Police find missing McKean Amish girl; father charged
CAMBRIDGE SPRINGS — An Amish girl missing for four days was found safe Sunday and her father, who served time for killing the girl's mother in a schizophrenic frenzy, was arraigned on charges he concealed his daughter's whereabouts, police said.
After four days of searching, police found 17-year-old Mary Gingerich in McKean County, about two hours away from the Amish community in Crawford County where she lives, police said.
Edward Gingerich, the girl's father, was released from state prison in 1998 after serving five years for killing and disemboweling his wife. In 1993, he said he killed his 29-year-old wife, Katie, with a kitchen knife, to exorcise the devil and because she was planning to attend a wedding without him.
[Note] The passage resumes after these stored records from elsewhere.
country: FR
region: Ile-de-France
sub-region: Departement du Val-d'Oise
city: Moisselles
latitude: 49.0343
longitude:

The father was arraigned before Magisterial District Judge Amy Nicols of Titusville on Sunday night. He was charged with criminal conspiracy to commit concealment of the whereabouts of a child; concealment of the whereabouts of a child and interfering with the custody of children.
A preliminary hearing has been tentatively scheduled for May 1. Gingerich was being held in the county jail at Saegertown in lieu of $100,000 bond.
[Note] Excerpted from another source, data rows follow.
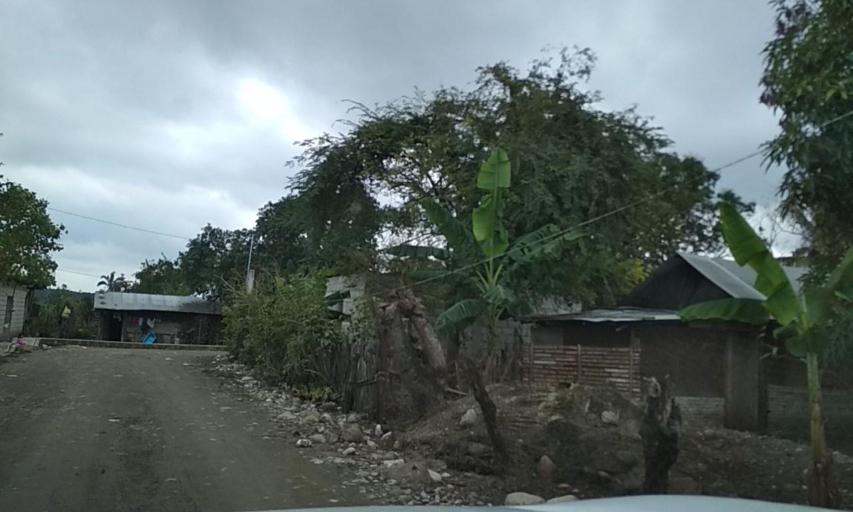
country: MX
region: Veracruz
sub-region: Papantla
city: El Chote
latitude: 20.3651
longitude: -97.4284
Mary Gingerich is to be returned to her paternal grandparents, Dan and Mary Gingerich, who were awarded custody of the teenager on Thursday.
The teenager has been living with her grandparents since her mother was killed. They expressed fears she could be in danger after she went missing, Barbara Mountjoy, the grandparents' attorney, said.
A petition filed by the grandparents and quoting the girl's aunt alleges that the teenager was locked in a barn by her two brothers and later taken away by her father in a car.
Edward Gingerich's brothers, Joseph, 43, and Atlee, 44, have been charged with criminal conspiracy and are being held in Crawford County Jail in lieu of $30,000 bond, Mountjoy said. Police accuse them of concealing the girl's whereabouts.
The custody order granted Thursday by Judge John Spataro means police must turn over the girl to her grandparents once she is found, Mountjoy said. The Meadville Tribune said it was unclear whether her father knew of the judge's order.
In 1993, Gingerich was convicted in the killing of his wife, but found to be mentally ill. After leaving prison, Gingerich moved to central Michigan, where he lived in a Mennonite halfway house.
On Friday, Jim Fisher, a retired Edinboro University criminal justice professor and former FBI agent who wrote the book "Crimson Stain" about the case, said Gingerich was recently asked to leave the Michigan community in which he had been living.
A phone number for a Joseph Gingerich in Cochranton rang unanswered Sunday and no listed number for Atlee Gingerich could be found.